■ Source data
————

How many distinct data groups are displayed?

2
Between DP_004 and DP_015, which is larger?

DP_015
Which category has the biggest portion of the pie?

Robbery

————

■ TO DO
Please write out every one of the lines above word for word, changing nothing.

■ ANSWER TO THE PROBLEM
How many distinct data groups are displayed?

2
Between DP_004 and DP_015, which is larger?

DP_015
Which category has the biggest portion of the pie?

Robbery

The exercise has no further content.